Sunday, April 8, 2018

Paschal Moon: A thousand years of poison


Last month, the New York Times woke up and realized that it has basically ignored women when it comes to publishing obituaries. Not because we don’t die in equal measure to men, but because we lack (in addition to that all-important Y-chromosome)…newsworthiness. So they’ve decided to publish belated obits in a feature they call “Overlooked”.

They started out by publishing a fistful of them, including one of the Chinese feminist, revolutionary and writer we know as Qiu Jin, sometimes styled China’s “Joan of Arc”, so you know her story doesn’t have a happy ending. Her pen name, Jianhu Nüxia, means “Woman Knight of Mirror Lake”, which gives you an idea of her character.


Born into a family of provincial gentry in 1875, one of her earliest revolutionary acts was to unbind her feet, following an arranged marriage and relocation to Beijing. She took up with other bluestockings, got into dressing in men’s clothes, learned swordsmanship and educated herself. At the age of 29 she sold her jewelry, left her family and moved to Japan, where she studied at a ladies’ university, joined anti-Manchu secret societies and wrote. When she returned to China, she founded and ran a publication that spoke out against (among other things) female foot-binding and arranged marriages.

She also learned how to make bombs.

Unsurprisingly, the revolutionary rhetoric and activities—which she took no pains to hide—brought her to the attention of the government. In 1907, she was captured and beheaded. She was 31.

I’m giving you two of her more militant poems, because Qiu speaks for me eloquently and succinctly.

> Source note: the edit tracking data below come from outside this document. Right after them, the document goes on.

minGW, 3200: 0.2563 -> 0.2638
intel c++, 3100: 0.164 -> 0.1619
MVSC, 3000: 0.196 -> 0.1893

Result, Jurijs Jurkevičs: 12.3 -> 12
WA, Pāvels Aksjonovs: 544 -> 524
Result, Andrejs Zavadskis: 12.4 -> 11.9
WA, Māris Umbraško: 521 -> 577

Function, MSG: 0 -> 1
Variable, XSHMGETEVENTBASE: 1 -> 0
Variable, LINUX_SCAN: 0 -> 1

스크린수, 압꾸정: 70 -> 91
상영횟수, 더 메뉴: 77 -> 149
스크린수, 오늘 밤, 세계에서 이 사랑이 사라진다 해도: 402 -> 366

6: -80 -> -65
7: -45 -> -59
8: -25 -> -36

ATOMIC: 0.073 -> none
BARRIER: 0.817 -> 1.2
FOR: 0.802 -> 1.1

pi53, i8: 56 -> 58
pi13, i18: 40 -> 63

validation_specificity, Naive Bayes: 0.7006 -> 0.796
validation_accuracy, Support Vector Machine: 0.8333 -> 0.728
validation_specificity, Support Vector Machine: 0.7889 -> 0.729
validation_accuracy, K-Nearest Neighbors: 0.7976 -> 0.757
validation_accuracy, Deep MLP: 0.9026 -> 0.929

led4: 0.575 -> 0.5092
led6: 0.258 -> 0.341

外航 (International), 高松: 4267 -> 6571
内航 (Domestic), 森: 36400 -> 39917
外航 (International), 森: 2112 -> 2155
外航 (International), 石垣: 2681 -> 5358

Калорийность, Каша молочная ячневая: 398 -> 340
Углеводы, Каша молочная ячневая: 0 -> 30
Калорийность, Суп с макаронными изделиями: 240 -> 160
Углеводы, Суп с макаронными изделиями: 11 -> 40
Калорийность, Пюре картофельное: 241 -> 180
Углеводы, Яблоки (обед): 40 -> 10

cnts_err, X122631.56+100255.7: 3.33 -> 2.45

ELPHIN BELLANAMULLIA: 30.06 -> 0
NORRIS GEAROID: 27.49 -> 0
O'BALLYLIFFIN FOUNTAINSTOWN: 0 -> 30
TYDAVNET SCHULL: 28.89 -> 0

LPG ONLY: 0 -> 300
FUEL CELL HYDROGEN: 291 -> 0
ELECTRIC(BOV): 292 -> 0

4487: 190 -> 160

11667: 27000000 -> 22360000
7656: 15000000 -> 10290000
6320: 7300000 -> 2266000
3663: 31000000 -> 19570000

“Capping Rhymes with Sir Shih Ching from Sun’s Root Land”*

Don’t tell me women
are not the stuff of heroes,
I alone rode over the East Sea’s
winds for ten thousand leagues.
My poetic thoughts ever expand,
like a sail between ocean and heaven.
I dreamed of your three islands,
all gems, all dazzling with moonlight.
I grieve to think of the bronze camels,
guardians of China, lost in thorns.
Ashamed, I have done nothing;
not one victory to my name.
I simply make my war horse sweat.
Grieving over my native land
hurts my heart. so tell me;
how can I spend these days here?
A guest enjoying your spring winds?

*I do not know who Sir Shih Ching is, or where you’d find Sun’s Root Land, but “capping rhymes” sounds like a very gangsta thing to do.

In this next poem, Qiu reflects on her life as an exile—she feels liberated, but has paid a heavy price for it.

“Preoccupation (Written while in Japan)”

Sun and moon have no light left, earth is dark;
Our women’s world is sunk so deep, who can help us?
Jewelry sold to pay this trip across the seas
Cut off from my family I leave my native land.
Unbinding my feet I clean out a thousand years of poison,
With heated heart arouse all women’s spirits.
Alas, this delicate kerchief here
Is half stained with blood, and half with tears.



1 comment:

  1. Clearly she is addressing a Japanese noble about her exile in Japan, for Japan has always been known in China as the Land of the Rising Sun. And as the Three Islands.